Ingredients, makes 6-8
150g whole golden flaxseeds
½ teaspoon sea salt
½ teaspoon bicarbonate of soda
2 tablespoons apple cider vinegar or lemon juice
3 tablespoons water
For topping: chia, sesame or poppy seeds
- Preheat the oven to 180°C fan
- If using whole golden linseeds, grind for ten seconds in a mini food processor to make a flour. Alternatively you can use milled flaxseeds.
- Transfer the linseeds to a bowl and add the sea salt and the bicarbonate of soda.
- Whisk the three eggs with the water. When slightly fluffy, add the apple cider vinegar. Again, I do this in my bullet blender.

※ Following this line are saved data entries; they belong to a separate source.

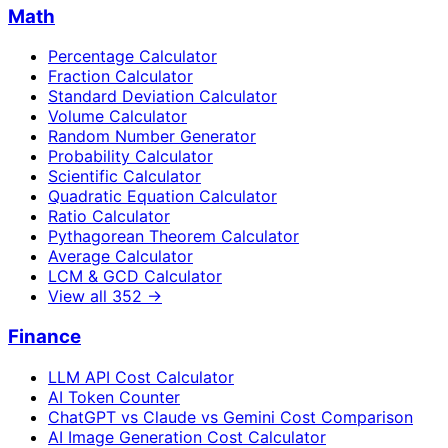
Math
Percentage Calculator
Fraction Calculator
Standard Deviation Calculator
Volume Calculator
Random Number Generator
Probability Calculator
Scientific Calculator
Quadratic Equation Calculator
Ratio Calculator
Pythagorean Theorem Calculator
Average Calculator
LCM & GCD Calculator
View all
352
→
Finance
LLM API Cost Calculator
AI Token Counter
ChatGPT vs Claude vs Gemini Cost Comparison
AI Image Generation Cost Calculator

- Stir the egg mixture into the linseeds and mix well. When well combined, leave to thicken for around two minutes.
- Cover a tray with baking parchment and spoon out into six to eight mounds. Sprinkle with sesame seeds, chia or poppy seeds.
- Bake for 18-22 minutes until the rolls feel springy to touch.
- Allow to cool before slicing in half and serving.
TIP: try adding caraway or fennel seeds, turmeric, pepper or other flavours. I love salt and pepper in summer and warm turmeric in winter. These freeze well.